Miasto może udrożnić koryto Babicy tylko na górnym odcinku, bo od ul. Wygoda strumieniem administruje Zarząd Melioracji Wodnych w Krakowie. A ten nie ma pieniędzy na takie roboty w Bochni. Mamy istotny problem z odcinkiem Babicy poniżej przejazdu kolejowego na Wygodzie. Ponieważ ten odcinek jest w zarządzie Zarządu Melioracji i Urządzeń Wodnych, monitujemy o uporządkowanie tego terenu, oczyszczenie koryta Babicy i wykoszenie skarp. Kilka razy już występowaliśmy w tej sprawie do Melioracji i kilka razy otrzymywaliśmy odpowiedź, że nie ma pieniędzy na wykonanie tych prac – mówi Tomasz Przybyło, zastępca burmistrza Bochni.

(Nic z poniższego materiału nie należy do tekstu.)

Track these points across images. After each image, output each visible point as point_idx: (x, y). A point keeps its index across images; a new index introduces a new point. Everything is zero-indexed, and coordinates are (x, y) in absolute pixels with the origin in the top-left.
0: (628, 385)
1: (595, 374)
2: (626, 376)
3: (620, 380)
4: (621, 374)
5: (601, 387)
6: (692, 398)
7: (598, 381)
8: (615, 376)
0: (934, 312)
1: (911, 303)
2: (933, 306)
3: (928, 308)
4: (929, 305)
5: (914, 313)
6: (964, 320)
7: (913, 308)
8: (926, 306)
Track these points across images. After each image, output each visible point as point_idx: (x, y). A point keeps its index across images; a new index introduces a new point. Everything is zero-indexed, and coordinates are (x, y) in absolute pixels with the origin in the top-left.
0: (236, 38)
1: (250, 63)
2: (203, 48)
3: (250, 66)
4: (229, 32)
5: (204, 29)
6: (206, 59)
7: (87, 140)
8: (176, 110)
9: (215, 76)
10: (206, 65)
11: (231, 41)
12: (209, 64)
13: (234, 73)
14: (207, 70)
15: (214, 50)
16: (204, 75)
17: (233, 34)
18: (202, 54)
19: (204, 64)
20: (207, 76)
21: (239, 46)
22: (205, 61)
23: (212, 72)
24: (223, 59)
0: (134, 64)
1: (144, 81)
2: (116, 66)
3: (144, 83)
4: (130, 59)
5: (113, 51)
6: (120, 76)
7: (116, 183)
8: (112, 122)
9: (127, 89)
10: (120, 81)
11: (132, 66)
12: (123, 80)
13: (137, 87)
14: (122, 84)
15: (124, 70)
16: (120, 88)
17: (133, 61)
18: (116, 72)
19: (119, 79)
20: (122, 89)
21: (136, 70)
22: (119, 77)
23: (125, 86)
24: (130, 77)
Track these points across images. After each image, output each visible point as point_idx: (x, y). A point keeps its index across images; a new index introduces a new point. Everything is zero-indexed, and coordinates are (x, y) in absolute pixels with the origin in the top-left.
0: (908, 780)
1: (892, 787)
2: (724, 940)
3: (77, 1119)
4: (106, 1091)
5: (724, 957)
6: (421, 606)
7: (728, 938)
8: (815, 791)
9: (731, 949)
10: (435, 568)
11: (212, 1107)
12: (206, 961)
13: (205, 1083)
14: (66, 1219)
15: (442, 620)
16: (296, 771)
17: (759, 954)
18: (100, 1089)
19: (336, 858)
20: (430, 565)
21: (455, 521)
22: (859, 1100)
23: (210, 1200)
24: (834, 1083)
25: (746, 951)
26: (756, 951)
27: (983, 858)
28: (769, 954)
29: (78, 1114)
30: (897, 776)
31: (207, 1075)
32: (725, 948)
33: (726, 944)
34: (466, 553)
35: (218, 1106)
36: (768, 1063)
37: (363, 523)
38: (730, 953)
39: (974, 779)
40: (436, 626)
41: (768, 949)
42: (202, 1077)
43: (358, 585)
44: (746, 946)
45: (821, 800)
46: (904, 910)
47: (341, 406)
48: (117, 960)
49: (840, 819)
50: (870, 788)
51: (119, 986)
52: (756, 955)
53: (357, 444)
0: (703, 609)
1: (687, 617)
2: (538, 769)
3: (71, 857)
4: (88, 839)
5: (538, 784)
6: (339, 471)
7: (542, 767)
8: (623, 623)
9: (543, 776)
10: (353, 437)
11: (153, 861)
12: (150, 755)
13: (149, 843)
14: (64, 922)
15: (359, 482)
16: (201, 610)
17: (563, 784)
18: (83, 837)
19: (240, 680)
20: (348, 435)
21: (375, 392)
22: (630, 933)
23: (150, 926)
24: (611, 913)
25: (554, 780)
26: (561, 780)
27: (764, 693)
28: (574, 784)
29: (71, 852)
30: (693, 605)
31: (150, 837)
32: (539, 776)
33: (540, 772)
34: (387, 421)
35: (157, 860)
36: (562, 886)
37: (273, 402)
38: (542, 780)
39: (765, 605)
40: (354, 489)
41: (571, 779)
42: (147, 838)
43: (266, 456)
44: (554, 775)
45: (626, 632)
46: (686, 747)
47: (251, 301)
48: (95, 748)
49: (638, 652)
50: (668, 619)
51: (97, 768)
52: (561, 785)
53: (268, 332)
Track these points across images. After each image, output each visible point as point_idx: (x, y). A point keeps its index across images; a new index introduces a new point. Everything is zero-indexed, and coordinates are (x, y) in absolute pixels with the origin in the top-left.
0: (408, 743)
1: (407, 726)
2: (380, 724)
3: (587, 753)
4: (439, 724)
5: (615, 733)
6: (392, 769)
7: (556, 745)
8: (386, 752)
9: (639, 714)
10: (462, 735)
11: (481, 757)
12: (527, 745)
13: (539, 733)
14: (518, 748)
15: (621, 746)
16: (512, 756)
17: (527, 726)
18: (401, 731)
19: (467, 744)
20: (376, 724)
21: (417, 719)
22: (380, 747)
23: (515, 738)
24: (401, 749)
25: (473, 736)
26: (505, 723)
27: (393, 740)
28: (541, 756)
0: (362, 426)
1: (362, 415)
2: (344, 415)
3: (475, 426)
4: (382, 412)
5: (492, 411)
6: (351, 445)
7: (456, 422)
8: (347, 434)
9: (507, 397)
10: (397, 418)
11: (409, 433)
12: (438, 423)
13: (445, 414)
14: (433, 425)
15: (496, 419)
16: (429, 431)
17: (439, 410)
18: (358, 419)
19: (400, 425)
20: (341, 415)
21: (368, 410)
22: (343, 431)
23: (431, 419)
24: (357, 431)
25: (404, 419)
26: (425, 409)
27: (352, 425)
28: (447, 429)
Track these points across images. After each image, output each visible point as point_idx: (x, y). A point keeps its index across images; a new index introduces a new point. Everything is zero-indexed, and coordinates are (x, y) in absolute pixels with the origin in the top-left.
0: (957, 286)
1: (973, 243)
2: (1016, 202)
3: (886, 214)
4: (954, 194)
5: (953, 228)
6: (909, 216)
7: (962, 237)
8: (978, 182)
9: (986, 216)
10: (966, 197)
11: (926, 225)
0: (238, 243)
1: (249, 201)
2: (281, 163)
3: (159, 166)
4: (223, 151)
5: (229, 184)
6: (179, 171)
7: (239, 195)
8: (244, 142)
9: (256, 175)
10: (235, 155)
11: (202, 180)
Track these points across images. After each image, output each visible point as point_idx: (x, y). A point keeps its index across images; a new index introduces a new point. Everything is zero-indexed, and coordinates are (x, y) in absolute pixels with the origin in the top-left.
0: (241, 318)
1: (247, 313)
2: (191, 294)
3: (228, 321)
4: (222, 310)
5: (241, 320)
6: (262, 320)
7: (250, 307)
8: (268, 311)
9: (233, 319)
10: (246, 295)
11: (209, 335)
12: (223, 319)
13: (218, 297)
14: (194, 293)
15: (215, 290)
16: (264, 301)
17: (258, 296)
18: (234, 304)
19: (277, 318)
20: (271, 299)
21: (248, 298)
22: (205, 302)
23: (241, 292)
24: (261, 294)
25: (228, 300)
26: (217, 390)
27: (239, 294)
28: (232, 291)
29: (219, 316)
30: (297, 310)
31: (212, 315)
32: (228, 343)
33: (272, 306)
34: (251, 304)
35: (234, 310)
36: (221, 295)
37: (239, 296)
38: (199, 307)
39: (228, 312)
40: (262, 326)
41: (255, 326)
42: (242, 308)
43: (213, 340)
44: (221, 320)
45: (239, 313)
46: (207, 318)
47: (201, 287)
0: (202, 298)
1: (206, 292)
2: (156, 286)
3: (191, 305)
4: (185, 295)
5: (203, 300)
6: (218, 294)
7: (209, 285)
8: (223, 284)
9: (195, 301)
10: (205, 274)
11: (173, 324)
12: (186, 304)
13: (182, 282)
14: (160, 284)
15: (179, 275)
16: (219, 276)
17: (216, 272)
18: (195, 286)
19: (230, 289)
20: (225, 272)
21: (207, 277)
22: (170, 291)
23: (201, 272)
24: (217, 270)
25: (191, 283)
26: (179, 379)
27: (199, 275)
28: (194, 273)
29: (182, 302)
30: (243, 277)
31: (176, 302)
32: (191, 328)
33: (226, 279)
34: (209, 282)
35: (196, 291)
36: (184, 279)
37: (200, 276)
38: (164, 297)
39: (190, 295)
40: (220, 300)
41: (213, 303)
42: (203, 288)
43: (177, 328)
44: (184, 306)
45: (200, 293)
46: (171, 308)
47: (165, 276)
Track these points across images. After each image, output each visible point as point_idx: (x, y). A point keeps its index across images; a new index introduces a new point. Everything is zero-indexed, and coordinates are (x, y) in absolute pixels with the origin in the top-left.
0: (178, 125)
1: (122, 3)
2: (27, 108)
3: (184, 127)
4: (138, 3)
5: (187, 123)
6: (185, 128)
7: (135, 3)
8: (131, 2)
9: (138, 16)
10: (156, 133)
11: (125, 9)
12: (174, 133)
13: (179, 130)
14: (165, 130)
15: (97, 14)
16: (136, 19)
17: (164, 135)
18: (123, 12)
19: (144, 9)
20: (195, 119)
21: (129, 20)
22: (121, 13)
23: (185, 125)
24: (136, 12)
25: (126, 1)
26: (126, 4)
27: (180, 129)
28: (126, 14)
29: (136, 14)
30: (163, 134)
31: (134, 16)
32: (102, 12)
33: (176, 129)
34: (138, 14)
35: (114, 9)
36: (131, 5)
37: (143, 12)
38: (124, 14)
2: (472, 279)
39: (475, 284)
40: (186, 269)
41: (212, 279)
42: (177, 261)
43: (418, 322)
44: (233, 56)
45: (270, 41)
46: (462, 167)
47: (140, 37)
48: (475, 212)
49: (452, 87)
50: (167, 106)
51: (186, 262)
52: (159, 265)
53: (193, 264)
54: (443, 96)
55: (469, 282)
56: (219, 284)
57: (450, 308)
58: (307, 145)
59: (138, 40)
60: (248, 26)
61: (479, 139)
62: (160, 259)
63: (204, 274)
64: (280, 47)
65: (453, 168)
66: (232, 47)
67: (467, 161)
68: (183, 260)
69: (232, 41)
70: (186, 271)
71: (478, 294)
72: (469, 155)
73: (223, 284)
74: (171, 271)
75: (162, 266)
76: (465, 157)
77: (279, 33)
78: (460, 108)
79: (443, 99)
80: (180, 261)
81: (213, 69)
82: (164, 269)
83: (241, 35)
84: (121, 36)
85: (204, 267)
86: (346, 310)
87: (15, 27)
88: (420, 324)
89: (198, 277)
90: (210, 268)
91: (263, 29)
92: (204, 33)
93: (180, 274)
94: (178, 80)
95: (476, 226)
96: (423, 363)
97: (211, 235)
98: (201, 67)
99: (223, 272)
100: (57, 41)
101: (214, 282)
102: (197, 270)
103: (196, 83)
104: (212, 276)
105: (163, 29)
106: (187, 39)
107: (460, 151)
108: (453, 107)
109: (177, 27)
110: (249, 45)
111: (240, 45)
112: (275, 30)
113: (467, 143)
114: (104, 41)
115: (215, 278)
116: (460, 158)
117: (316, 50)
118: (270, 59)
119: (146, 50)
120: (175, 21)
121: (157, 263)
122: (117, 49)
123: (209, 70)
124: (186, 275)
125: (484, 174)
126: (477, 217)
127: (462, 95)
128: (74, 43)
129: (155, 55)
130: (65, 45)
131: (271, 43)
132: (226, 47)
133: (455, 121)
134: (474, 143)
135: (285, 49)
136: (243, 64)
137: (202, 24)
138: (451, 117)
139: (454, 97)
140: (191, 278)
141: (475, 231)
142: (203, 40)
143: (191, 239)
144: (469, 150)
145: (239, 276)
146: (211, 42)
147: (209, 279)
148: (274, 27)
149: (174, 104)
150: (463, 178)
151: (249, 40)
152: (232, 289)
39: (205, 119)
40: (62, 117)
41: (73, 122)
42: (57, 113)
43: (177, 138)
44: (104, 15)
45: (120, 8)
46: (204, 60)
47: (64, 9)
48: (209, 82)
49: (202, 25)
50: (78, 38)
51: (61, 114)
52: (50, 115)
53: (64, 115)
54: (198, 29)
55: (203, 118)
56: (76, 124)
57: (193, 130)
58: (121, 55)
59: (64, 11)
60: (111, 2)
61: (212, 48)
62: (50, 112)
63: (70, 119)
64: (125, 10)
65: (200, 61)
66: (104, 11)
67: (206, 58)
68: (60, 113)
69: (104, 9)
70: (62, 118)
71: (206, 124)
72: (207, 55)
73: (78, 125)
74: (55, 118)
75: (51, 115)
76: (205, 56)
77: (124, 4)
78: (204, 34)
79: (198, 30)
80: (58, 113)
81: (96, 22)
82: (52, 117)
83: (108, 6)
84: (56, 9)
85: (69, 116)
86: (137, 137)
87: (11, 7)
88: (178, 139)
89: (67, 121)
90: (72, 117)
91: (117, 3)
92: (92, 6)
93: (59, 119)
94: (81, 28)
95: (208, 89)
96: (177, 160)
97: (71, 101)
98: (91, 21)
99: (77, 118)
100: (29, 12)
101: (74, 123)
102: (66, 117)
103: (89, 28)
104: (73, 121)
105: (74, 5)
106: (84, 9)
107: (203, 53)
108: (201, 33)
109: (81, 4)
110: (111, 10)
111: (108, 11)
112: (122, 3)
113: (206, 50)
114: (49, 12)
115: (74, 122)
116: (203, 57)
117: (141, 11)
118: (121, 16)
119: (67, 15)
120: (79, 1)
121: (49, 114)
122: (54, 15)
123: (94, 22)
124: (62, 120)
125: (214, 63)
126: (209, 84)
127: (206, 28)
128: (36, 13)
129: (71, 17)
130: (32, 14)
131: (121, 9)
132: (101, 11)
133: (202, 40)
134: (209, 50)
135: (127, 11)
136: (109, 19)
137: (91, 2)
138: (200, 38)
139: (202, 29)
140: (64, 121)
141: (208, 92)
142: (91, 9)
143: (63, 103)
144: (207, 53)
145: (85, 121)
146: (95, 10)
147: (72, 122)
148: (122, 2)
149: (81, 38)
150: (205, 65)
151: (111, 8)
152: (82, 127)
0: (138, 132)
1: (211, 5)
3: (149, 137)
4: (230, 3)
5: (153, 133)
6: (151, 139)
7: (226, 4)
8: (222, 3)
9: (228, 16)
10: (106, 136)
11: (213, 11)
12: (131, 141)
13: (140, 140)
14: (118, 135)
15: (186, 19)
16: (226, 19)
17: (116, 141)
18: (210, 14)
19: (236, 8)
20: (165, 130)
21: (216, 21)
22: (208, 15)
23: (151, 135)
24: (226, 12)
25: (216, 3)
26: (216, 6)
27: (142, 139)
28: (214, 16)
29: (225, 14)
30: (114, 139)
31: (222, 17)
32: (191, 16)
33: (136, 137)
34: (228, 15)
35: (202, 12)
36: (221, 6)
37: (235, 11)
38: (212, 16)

Jego zdaniem, w razie ulewy może dojść do podtopień. Zaniechanie w tym względzie i zaniedbanie koryta potoku może powodować określone konsekwencje. W takich dniach, jak obecnie, gdy temperatury są wysokie, Babica niesie ze sobą niewiele wody. Natomiast ze względu na ukształtowanie Bochni, gdzie są duże spadki terenu, są wzgórza, pagórki, woda spływająca z pochyłości trafia w dużej mierze właśnie do Babicy i poziom wody w przypadku ulewnych deszczy wzrasta gwałtownie – dodaje wiceburmistrz.
Ostatnio potok Babica wystąpił z brzegów w 2010 r. powodując podtopienia w północnej części Bochni.